ACTIVITY — Can you convert the lines of the records, starting at the line containing "Function: submitInsertVerifierKeyTx()" and ending at the line containing "providers: MidnightProviders<string, PrivateStateSchema>" (both included), into a JSON list with one string per line and blank lines left out?

DATA SUPPLIED —

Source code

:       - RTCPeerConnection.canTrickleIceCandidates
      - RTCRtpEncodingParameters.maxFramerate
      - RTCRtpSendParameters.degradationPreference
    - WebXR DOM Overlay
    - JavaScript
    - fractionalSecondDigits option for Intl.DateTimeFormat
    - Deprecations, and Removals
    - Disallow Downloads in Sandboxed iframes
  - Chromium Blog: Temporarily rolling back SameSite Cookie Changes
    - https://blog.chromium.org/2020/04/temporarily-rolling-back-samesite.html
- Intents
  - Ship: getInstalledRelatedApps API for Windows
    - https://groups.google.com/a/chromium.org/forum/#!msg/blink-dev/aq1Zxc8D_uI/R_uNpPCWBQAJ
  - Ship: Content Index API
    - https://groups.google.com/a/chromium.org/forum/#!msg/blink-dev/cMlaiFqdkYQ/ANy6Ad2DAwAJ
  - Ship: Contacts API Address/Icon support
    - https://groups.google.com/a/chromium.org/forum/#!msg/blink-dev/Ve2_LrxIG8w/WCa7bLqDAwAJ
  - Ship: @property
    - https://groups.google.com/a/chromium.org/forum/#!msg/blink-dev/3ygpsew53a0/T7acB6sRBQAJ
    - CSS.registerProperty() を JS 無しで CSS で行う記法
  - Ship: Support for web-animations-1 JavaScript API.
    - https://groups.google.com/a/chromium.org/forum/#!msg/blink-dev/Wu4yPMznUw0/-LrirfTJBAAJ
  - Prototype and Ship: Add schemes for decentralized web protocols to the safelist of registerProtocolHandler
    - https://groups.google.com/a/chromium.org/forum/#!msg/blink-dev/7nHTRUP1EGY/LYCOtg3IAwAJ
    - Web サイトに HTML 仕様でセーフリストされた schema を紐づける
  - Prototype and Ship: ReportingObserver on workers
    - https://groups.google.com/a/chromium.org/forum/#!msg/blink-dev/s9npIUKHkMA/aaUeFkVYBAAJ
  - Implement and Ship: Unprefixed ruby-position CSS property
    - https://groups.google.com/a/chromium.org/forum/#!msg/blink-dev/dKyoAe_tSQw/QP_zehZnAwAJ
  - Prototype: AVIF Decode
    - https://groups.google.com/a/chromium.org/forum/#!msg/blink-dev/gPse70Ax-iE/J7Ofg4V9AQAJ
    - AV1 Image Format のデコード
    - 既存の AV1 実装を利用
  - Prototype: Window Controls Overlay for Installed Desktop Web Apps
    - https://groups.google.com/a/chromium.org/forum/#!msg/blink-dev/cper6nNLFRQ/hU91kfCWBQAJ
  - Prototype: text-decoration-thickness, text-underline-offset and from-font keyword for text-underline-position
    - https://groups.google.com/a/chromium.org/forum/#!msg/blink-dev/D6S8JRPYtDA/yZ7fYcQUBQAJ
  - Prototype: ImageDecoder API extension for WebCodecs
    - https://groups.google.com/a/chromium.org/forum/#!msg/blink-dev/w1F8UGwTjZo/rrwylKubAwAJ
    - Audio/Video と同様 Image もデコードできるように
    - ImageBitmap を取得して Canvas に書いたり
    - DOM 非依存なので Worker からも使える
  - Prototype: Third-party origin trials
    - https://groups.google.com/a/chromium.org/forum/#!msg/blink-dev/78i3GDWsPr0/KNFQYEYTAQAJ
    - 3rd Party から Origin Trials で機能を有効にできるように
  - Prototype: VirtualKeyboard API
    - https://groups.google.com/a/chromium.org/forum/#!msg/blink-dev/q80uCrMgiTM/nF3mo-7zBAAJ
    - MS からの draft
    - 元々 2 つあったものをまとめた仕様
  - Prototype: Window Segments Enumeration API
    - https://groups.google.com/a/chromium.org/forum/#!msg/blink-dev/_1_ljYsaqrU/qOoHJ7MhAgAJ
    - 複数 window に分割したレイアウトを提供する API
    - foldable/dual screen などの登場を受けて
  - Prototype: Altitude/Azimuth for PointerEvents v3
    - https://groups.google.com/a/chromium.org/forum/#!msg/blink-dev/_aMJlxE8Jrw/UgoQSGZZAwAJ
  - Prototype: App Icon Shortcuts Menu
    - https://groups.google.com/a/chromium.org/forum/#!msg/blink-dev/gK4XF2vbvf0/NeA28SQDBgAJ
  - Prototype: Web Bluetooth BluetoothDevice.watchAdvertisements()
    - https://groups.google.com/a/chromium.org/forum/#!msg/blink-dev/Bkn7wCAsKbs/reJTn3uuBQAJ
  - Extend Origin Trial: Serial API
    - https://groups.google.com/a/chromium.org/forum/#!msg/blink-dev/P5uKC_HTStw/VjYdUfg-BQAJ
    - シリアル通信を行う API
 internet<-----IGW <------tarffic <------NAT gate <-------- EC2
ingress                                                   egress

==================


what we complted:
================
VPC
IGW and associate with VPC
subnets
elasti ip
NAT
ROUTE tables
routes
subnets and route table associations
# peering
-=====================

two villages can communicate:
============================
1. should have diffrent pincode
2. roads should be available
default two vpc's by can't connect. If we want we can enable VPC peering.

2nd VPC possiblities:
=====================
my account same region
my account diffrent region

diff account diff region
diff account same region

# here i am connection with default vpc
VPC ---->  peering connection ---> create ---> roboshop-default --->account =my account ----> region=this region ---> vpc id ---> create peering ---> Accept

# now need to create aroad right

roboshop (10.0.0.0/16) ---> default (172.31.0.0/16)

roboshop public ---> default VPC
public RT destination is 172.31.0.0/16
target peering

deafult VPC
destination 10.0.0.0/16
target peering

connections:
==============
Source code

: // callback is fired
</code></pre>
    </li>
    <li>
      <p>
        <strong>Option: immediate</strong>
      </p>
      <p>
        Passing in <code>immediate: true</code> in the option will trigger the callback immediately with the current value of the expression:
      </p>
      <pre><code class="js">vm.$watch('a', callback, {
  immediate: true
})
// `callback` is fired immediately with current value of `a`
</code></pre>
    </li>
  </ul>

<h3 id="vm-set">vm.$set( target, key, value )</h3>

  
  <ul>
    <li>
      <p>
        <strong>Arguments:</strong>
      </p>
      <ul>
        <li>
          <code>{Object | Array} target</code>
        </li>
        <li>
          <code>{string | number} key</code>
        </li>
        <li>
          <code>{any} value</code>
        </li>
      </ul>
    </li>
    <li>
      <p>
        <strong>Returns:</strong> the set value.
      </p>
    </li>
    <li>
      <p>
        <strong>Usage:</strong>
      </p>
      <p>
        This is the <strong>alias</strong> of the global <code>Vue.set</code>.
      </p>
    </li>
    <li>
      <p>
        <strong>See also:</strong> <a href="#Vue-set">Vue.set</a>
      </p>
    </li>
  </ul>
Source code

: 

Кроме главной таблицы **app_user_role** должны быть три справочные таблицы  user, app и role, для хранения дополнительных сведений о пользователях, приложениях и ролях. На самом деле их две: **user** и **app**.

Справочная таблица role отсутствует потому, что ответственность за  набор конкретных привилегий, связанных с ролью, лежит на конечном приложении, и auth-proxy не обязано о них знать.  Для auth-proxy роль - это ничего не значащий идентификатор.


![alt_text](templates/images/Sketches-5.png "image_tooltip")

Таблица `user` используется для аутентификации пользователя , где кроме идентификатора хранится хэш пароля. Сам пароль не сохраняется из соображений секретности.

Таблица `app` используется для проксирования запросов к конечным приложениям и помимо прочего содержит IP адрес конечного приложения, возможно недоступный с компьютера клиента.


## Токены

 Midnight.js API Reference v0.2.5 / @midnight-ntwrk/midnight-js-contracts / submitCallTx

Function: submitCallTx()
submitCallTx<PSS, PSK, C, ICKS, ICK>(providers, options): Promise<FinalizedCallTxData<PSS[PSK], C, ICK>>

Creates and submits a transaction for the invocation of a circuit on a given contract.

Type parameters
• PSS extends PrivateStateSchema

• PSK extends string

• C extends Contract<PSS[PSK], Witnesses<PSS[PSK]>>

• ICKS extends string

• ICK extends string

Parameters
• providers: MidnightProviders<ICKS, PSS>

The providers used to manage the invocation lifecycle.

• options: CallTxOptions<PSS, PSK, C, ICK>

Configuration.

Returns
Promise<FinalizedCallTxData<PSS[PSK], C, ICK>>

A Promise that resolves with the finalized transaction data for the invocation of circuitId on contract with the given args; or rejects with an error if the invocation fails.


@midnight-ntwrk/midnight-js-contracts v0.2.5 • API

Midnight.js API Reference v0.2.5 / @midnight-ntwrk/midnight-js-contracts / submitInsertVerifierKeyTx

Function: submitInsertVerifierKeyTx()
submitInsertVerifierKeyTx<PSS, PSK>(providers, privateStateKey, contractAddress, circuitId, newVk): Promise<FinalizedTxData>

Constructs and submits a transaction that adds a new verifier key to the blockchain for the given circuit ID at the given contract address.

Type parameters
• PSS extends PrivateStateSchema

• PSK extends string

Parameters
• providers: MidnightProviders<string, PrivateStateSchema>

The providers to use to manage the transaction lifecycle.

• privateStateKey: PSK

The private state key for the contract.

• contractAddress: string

THE ANSWER —
[
  "Function: submitInsertVerifierKeyTx()",
  "submitInsertVerifierKeyTx<PSS, PSK>(providers, privateStateKey, contractAddress, circuitId, newVk): Promise<FinalizedTxData>",
  "Constructs and submits a transaction that adds a new verifier key to the blockchain for the given circuit ID at the given contract address.",
  "Type parameters",
  "• PSS extends PrivateStateSchema",
  "• PSK extends string",
  "Parameters",
  "• providers: MidnightProviders<string, PrivateStateSchema>"
]